I always had interest in science, since I was very young, but I was not sure what career to pursue at a young age. My options ranged from computer science to kinesiology, until I realized that a combination of biology and chemistry would be a good fit, and I decided to study Pharmacy. During my Pharmacy degree, my love for science grew, and I considered pursing an academic career. However, I was told that an industry career could be very promising and more financially rewarding than working in academia. So, I focused my career choices on the pharmaceutical industry for many years. However, l was not satisfied in industry, and luckily, I had the opportunity to return to university and go after what I really wanted to do. My experience in academia has opened my mind to new possibilities. For example, I realized that I don’t necessarily have to become a professor after a PhD degree, and that many other opportunities are available to me! I also now have a passion for science communication, and I will do my best to share my passion for research with you at Soapbox Science Halifax, 2019.

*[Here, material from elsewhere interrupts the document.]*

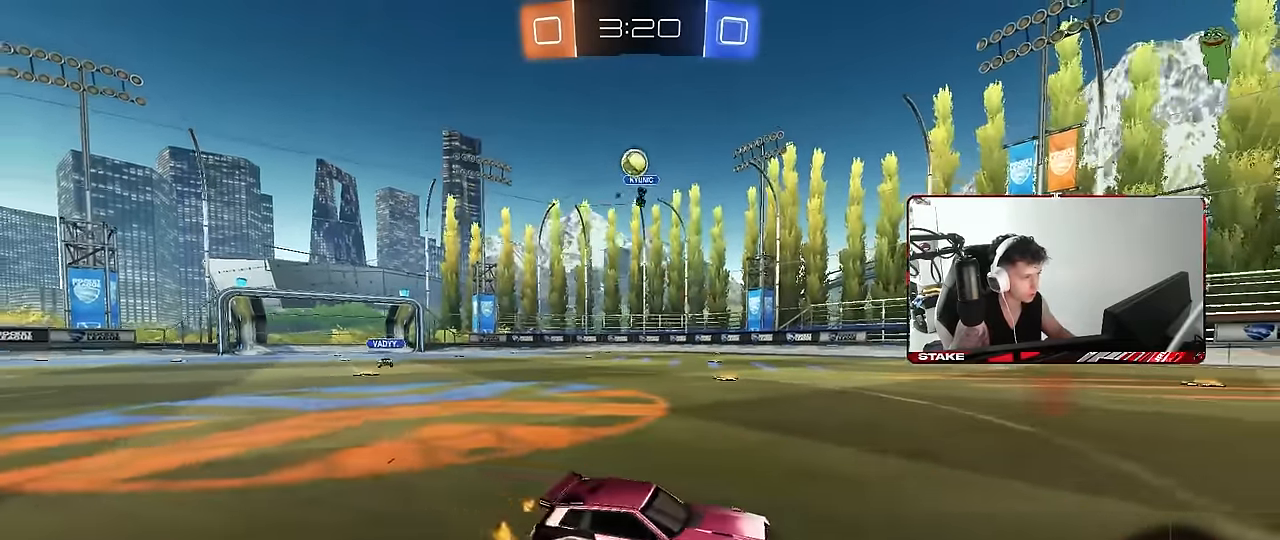
{"keys": ["a", "s"], "mouse": ["right"], "events": [[34, "d", "down"], [167, "a", "down"], [167, "d", "up"], [250, "a", "up"], [317, "d", "down"], [350, "a", "down"], [350, "d", "up"], [350, "s", "down"], [400, "mouse_right", "down"], [450, "a", "up"], [500, "a", "down"]]}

Now, I am in my third year of my PhD and I learned that science can be fascinating and frustrating at the same time. As scientists, we have to realize that our world is not very predictable, and things in a lab can go crazy or confused sometimes. We have to deal with the frustration to run an experiment that works the first time, but fails the second time, then we have to spend weeks or months to make it work again. A career in science is mostly determined by dedication and hard-work. Identifying our passions and following through on our commitments are crucial factors to succeed. So, we don’t have to be a genius to be a great scientist, we have to pursue our careers with passion and perseverance. This includes how well we deal with frustration that make us think to give up sometimes. I also learned that rarely science runs a straight predictable journey. Coping with obstacles and re-motivating ourselves is part of being scientists.

As I said, I am very passionate about research and science communication, and as a female scientist I can use my experience to inspire other girls to follow their dream to purse a scientific career. Girls are not encouraged to become researchers in the fields of Science, Technology, Engineering, and Mathematics (STEM), which remains predominantly male. I want to show them that they can be as good as boys in science. Even when we have other obstacles to face, such as culture and language, it is still possible to have the same opportunities as men to pursue and succeed in a STEM career. I think that Soapbox Science is an excellent platform for promoting women in science and may help to build a more equal future for girls and boys in STEM. Also, this event is a great opportunity to discuss science with the general public, translating research terms in a plain language that everyone can understand.

To sum up, I would say that if you are a woman and you want to pursue a career in science, do not let your gender, nationality, language, age, or family status dictate what you have to do for the rest of your life. You may miss the opportunity to find your passion in something that really fulfills your expectations. I am an example of a woman who can change their career, move from their country, learn a new language, and excel at science. However, nothing comes easy; science demands hard work and continual skill-building. Also, surround yourself with positive people that support you and your projects, and always believe in yourself!